First, there is Gene Wolfe's Soldier of the Mist (1986), a highly allusive account of a mercenary soldier in the army of the great king, after the defeat of the Persians at Plataea (479 BCE). The hero has a received a wound that renders him partially amnesiac and a highly unreliable narrator. His disability lets him sometimes see the gods, however, and his quest to recover his identity (or at least his ethnic origin) becomes an epic nostos as he travels through Greece as prisoner and then slave. Wolfe has clearly read Hesiod and the Homeric hymns carefully, and he works in classical myth and ritual as they were lived and understood. It felt like a good attempt to imagine living in a world of "serial monotheism" (Nagy) set in a carefully imagined world of political tension following the defeat of the Persian forces. Wolfe's prose is complex enough that students could get a lot simply from trying to sort out the multiple divinities, avatars, etc. and the people and places. It also is excerptable if you're moving quickly through lots of material.

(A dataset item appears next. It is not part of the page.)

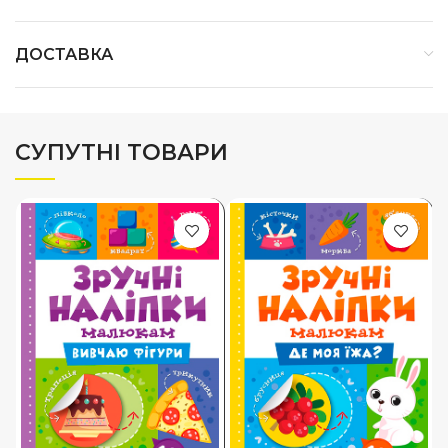
ДОСТАВКА
СУПУТНІ ТОВАРИ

Wolfe's book is available in print only as a two-volume set with the sequel, Soldier of Arete, added (I have not read the sequel).

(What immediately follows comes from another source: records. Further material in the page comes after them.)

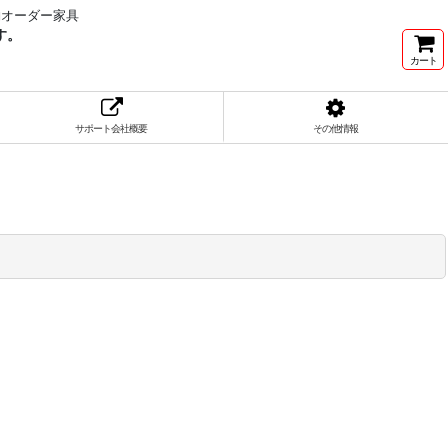
納オーダー家具
す。
カート
サポート会社概要
その他情報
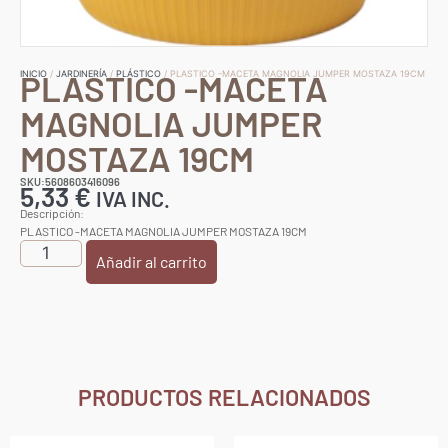
PLASTICO -MACETA
INICIO
/
JARDINERÍA
/
PLÁSTICO
/ PLASTICO -MACETA MAGNOLIA JUMPER MOSTAZA 19CM
MAGNOLIA JUMPER
MOSTAZA 19CM
SKU:5608603416096
5,33
€
IVA INC.
Descripción:
PLASTICO -MACETA MAGNOLIA JUMPER MOSTAZA 19CM
Añadir al carrito
PRODUCTOS RELACIONADOS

Tepper's book is still in print.
I would love to hear what other contemporary fiction everyone has used in teaching the classics.
Hi Ian - I'll save more substantive remarks for a post of my own. Just now, though, I think you want to change "serial monogamy" to "serial monotheism" unless I missed something. :)
ReplyDeleteYikes. Where's Dr. Freud when you need him? Thanks, Stuart. It's fixed. I'll delete these two comments in a few days so as not to confuse people.